Occasional ramen can be fantastic, exploding with flavor, exotic and mouthwatering, memorable in every way, but can you eat it every day? Ramen Heads do not want to eat ramen only on birthdays and holidays. Ramen Heads want to eat ramen for daily happiness. Finding the flavor and feel of happiness and capturing it in a bowl of noodles is the ramen chef’s eternal quest.

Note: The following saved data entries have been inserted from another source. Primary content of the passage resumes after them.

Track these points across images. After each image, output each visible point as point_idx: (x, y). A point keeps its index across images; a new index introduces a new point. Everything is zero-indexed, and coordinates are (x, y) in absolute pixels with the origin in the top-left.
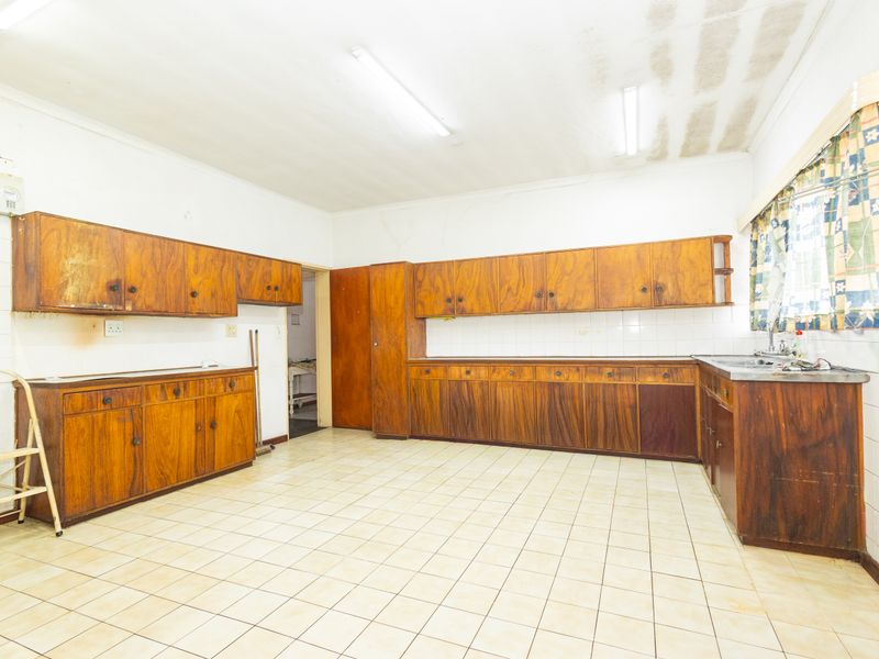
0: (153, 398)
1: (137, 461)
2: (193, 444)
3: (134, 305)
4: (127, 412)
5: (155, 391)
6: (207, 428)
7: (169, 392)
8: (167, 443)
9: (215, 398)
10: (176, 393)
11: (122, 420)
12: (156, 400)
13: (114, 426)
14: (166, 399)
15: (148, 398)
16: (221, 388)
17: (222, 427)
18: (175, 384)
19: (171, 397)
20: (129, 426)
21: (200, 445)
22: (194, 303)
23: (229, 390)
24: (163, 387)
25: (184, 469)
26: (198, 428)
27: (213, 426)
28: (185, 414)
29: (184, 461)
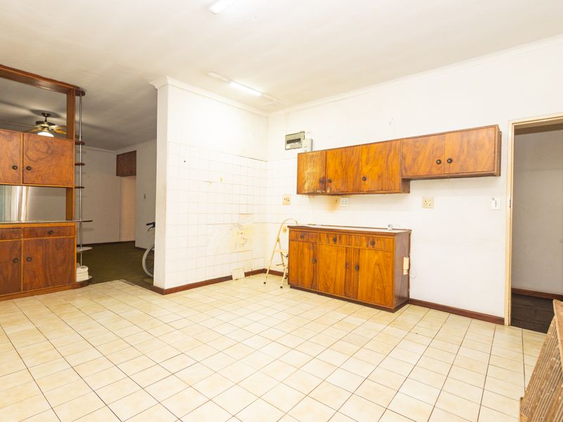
0: (323, 241)
1: (315, 271)
2: (344, 275)
3: (331, 189)
4: (311, 245)
5: (324, 236)
6: (353, 268)
7: (331, 239)
8: (329, 268)
9: (359, 249)
10: (335, 240)
11: (309, 249)
12: (324, 241)
13: (306, 250)
14: (329, 243)
15: (320, 239)
16: (364, 244)
17: (363, 271)
18: (335, 235)
19: (332, 242)
20: (312, 252)
21: (348, 277)
22: (365, 184)
23: (370, 246)
24: (328, 236)
25: (338, 287)
26: (347, 265)
27: (358, 268)
28: (340, 255)
29: (338, 282)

Mine is to find those guys.
Steve Gibbs is a retired Benicia High School teacher who has written a column for The Herald since 1985.
Barbara says
What are the names of the “excellent udon and ramen shops right here in town”? I’d love to try them out.
Hans B Lienesch says
My advice would be to find the noodle as merely a canvas;a vehicle for exotic flavors. I’ve been reviewing instant noodles for over 15 years with going on 3,000 reviews. Japan, Korea, Vietnam, Singapore, Malaysia, Thailand and Taiwan to name a tiny few are well represented here. No Americanized Chinese tastes here – usually they’re all as they’d be found overseas.
Thomas Petersen says
What fish sauce would you recommend?
Speaker to Vegetables says
I fell in love with saimin in the late 70s when I lived in Hawaii. Saimin is similar to ramen but the noodles include egg in the ingredients. They even sold Saimin at McDonalds in Hawaii. They do a pretty good saimin with SPAM at Got Plate Lunch here in town.
Thomas Petersen says
Speaking of Hawaii. I remember going to one of the islands back in the 90s and discovering Poke salad; at a Safeway fish counter, of all places. I had never seen it anywhere else before, or even heard of it. Fast forward a couple decades, and it’s hard not to run into a Poke bar in these parts (aside from Benicia).
Speaker to Vegetables says
Try the Poke at Costco when they are having the “fish day”. Not much different in taste than supermarket poke, but the ahi is higher quality IMO (less occasional gristle/grit). Isn’t it amazing how full you feel after eating just a little?
Speaker to Vegetables says
And for fish sauce, I still like SriRacha…like it so much that I named my boat SriRacha.